The output generated by the service is far richer than a simple yes-or-no irrigation recommendation. Several GeoTIFF layers are produced. These include estimated water demand, suggested irrigation amount in millimetres, maps indicating where irrigation can be postponed, confidence scores and final decision classes. The decision map classifies every agricultural pixel into one of four categories: no data, no irrigation required, postpone irrigation, or irrigation recommended. Additional evaluation layers provide a simplified interpretation of crop water conditions using a traffic-light approach.

Green areas indicate adequate moisture, yellow regions suggest moderate concern, red areas correspond to water deficit conditions, and a separate category identifies zones where rainfall is expected to satisfy future water needs.
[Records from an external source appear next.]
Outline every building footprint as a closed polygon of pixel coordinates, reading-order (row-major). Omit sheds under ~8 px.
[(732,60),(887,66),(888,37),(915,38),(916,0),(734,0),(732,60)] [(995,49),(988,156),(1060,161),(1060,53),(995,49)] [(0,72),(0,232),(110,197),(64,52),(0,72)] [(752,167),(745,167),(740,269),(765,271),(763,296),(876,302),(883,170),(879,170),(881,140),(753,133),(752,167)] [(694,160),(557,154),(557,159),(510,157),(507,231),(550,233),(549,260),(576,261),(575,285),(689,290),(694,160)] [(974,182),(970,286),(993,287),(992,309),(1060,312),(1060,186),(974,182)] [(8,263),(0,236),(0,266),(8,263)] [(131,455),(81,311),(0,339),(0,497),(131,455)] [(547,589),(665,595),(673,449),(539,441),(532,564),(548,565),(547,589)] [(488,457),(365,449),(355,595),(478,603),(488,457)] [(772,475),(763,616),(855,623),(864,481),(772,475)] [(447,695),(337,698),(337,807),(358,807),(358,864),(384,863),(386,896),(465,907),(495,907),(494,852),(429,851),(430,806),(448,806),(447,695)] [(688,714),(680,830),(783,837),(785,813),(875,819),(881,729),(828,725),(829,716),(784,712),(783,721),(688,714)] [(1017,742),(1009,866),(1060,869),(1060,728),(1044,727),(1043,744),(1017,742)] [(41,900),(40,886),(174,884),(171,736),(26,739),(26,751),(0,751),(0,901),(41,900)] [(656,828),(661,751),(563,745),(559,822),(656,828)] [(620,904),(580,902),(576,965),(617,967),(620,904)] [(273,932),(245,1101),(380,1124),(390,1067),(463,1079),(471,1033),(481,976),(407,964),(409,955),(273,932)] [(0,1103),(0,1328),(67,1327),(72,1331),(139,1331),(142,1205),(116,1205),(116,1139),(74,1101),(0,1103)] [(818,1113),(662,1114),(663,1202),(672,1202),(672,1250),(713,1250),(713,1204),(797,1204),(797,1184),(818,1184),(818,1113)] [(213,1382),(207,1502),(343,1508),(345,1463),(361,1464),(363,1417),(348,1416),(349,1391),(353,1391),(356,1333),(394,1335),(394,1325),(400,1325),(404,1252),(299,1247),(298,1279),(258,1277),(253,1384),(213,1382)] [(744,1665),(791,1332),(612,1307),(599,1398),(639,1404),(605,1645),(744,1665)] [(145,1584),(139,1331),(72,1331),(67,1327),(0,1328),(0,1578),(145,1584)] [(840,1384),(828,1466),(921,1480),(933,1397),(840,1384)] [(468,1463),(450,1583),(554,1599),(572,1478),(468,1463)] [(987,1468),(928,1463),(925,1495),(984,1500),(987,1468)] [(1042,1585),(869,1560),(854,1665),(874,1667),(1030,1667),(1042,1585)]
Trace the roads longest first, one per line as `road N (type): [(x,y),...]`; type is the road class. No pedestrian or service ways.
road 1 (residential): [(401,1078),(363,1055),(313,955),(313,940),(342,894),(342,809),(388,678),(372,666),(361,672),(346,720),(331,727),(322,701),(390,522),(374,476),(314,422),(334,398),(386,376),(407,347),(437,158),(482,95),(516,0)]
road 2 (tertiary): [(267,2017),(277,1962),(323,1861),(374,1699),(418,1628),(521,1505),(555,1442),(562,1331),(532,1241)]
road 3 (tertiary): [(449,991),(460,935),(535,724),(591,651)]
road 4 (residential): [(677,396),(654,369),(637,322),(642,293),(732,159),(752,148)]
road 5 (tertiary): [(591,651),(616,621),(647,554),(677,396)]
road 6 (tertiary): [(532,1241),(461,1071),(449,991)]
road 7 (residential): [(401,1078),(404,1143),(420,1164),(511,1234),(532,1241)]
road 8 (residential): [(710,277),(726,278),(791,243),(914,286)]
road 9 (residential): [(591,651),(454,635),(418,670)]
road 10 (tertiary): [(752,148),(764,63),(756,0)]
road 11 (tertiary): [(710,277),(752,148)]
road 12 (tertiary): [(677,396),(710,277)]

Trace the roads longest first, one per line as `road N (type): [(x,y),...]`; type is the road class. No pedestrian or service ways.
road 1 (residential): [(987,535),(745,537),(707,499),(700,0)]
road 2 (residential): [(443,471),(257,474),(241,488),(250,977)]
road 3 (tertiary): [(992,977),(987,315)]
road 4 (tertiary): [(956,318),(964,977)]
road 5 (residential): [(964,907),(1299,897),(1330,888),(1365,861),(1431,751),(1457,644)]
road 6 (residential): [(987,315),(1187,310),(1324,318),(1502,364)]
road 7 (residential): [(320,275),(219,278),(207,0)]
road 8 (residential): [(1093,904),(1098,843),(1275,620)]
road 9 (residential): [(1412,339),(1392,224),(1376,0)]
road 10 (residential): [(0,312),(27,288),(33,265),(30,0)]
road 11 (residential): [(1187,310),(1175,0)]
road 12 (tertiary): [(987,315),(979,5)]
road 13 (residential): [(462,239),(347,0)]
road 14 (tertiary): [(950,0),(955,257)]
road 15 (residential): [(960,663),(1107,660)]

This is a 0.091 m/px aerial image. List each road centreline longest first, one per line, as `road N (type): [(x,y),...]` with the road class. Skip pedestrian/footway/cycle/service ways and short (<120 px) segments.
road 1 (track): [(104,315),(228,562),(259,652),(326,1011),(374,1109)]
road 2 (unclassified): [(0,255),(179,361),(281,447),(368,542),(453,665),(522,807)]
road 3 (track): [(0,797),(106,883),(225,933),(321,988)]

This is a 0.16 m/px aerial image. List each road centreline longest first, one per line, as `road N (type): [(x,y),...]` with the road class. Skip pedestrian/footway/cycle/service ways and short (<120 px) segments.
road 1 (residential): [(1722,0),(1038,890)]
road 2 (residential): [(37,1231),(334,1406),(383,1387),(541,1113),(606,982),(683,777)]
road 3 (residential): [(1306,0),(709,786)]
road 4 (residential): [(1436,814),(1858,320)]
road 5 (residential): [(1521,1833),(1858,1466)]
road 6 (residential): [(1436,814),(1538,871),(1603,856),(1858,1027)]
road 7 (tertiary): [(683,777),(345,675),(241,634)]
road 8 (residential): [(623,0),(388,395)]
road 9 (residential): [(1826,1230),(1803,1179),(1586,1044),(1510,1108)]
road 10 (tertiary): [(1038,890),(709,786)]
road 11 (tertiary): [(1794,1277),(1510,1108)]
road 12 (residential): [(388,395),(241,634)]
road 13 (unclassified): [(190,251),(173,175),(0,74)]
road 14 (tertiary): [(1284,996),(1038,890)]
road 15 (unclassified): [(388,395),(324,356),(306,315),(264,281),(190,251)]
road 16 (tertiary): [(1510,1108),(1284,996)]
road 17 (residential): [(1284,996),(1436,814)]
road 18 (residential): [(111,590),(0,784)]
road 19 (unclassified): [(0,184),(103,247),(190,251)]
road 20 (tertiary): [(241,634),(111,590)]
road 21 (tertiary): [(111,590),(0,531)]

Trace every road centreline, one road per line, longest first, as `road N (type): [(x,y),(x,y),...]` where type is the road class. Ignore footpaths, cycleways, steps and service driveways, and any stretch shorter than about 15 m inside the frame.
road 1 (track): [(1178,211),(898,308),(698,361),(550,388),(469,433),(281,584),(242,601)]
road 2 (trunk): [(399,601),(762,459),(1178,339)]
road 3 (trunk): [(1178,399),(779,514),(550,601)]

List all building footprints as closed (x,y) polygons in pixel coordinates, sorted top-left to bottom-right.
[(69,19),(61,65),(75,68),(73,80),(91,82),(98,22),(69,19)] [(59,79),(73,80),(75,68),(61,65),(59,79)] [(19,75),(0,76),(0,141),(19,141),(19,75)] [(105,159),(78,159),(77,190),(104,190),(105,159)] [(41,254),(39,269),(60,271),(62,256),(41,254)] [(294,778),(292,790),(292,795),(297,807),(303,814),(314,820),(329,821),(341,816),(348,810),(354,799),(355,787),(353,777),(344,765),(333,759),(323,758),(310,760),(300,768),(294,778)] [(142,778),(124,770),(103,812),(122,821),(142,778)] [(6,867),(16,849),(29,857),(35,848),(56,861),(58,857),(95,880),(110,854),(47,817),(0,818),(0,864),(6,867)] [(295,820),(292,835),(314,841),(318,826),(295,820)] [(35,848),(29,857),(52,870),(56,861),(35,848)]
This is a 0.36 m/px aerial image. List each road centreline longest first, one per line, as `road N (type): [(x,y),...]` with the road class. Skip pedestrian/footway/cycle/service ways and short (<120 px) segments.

Behind these classes lies a water deficit index ranging from zero to one hundred, which quantifies the severity of crop water stress. The service also produces forecast products describing expected rainfall and evapotranspiration over different time horizons.

This allows users to understand not only the current situation, but also how water availability is expected to evolve over the coming days. The ratio between forecast rainfall and crop demand provides an estimate of how much of the crop water requirement will be naturally satisfied by precipitation. Besides raster products, EagleArca generates human-readable summaries and smart alerts. These alerts transform complex geospatial statistics into operational messages. For example, the system may indicate that a large portion of the field requires irrigation, that irrigation can safely be postponed because rainfall is expected, or that the confidence of the decision is reduced because some information layers were unavailable.

Visualization in EagleArca

Inside EagleArca, all these products become georeferenced GIS layers that can be visualized in both 2D and 3D environments. Users can inspect irrigation recommendations spatially, compare them with vegetation health, soil moisture, temperature and weather layers, and observe how conditions evolve through time. Instead of treating agriculture as a collection of isolated measurements, EagleArca transforms satellite observations, weather models, irrigation logs and forecasts into a unified decision-support system.

Ultimately, this humidity and irrigation service represents an example of how Earth observation technologies are evolving from passive monitoring systems into active decision-support infrastructures. By combining satellite imagery, weather forecasts, historical information and field management data, the system helps farmers optimize water use, improve crop resilience and support sustainable agricultural practices. Rather than simply observing the field, the service continuously interprets its behaviour, predicts its future needs, and provides operational recommendations that can contribute to more efficient and climate-resilient agriculture.